Work request: Find every line in the records below that contains the word "электромеханик", and copy each such line.

Segment Start: Records shown

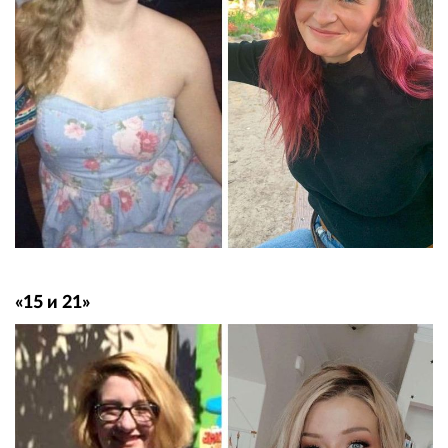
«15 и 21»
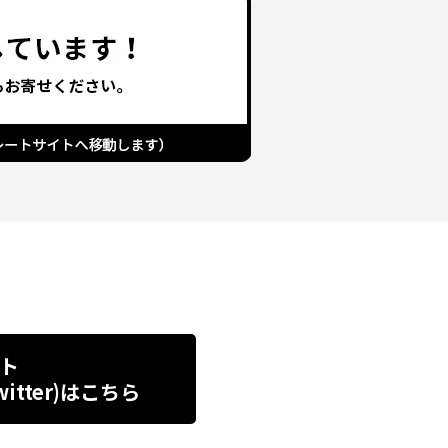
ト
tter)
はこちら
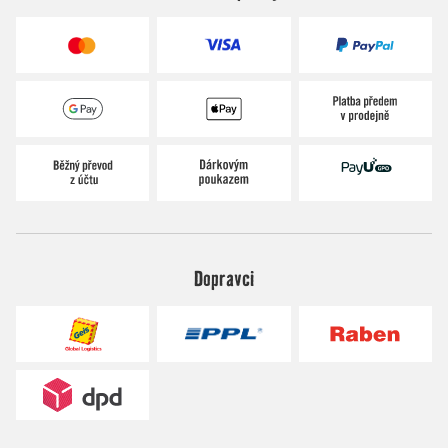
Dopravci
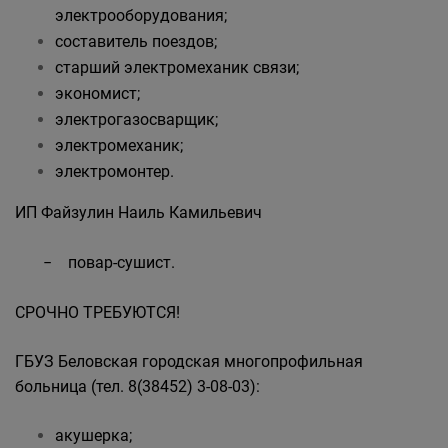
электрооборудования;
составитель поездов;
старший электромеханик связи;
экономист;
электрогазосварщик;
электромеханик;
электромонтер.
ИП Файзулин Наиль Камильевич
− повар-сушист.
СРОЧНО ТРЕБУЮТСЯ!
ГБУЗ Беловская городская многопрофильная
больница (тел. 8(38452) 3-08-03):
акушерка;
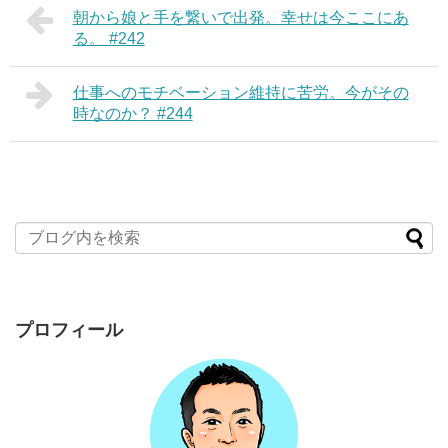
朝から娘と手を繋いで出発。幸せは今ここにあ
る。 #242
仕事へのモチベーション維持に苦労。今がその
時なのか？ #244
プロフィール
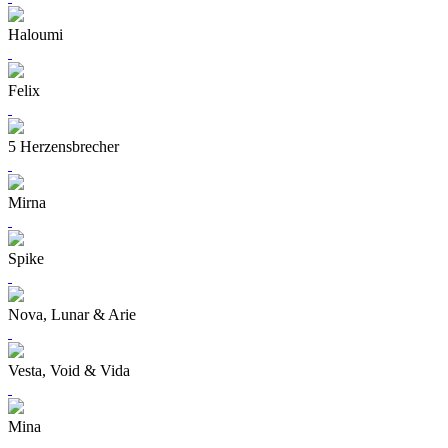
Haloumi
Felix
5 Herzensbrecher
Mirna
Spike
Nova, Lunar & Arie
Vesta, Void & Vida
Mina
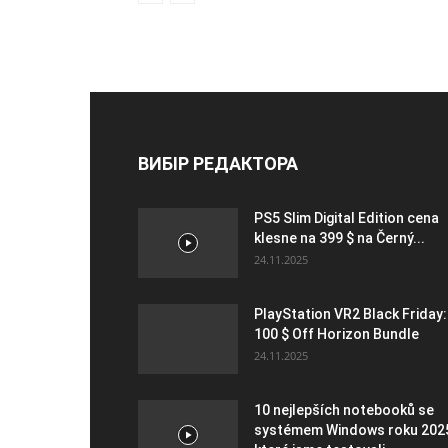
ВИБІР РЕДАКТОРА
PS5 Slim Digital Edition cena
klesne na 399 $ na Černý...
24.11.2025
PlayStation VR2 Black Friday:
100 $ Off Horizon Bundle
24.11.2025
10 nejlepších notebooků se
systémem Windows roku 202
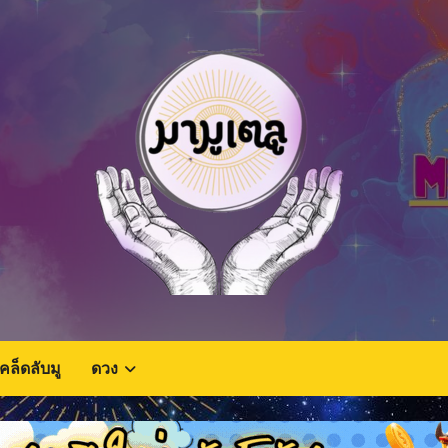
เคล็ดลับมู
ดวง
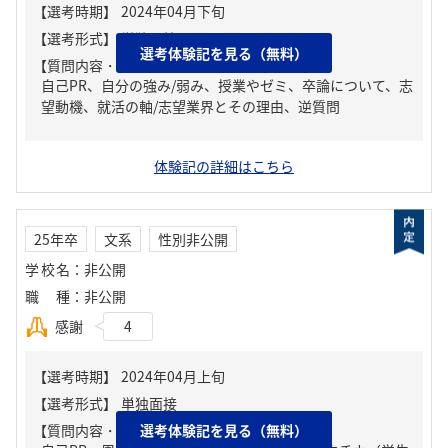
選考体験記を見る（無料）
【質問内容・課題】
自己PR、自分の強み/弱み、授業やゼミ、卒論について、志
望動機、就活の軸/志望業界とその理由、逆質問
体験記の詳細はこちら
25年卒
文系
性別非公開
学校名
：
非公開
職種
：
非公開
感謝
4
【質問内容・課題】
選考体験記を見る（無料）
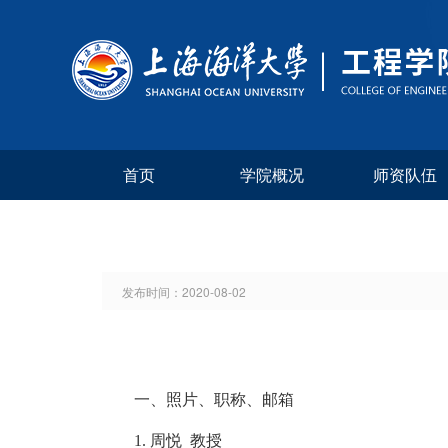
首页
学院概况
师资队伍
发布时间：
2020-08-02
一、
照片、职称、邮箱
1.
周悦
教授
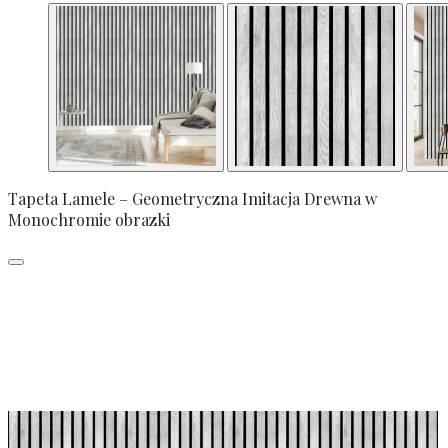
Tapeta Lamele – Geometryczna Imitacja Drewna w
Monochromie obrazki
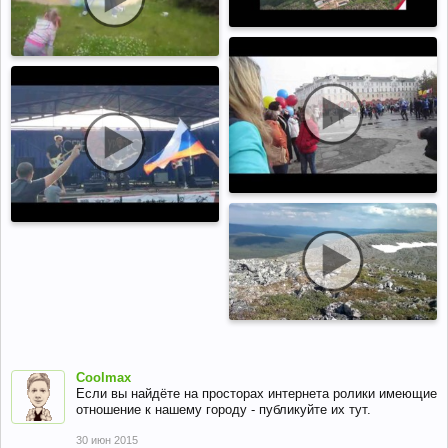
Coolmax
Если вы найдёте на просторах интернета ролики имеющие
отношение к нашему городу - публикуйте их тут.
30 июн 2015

Segment End: Records shown

Output:
старший электромеханик связи;
электромеханик;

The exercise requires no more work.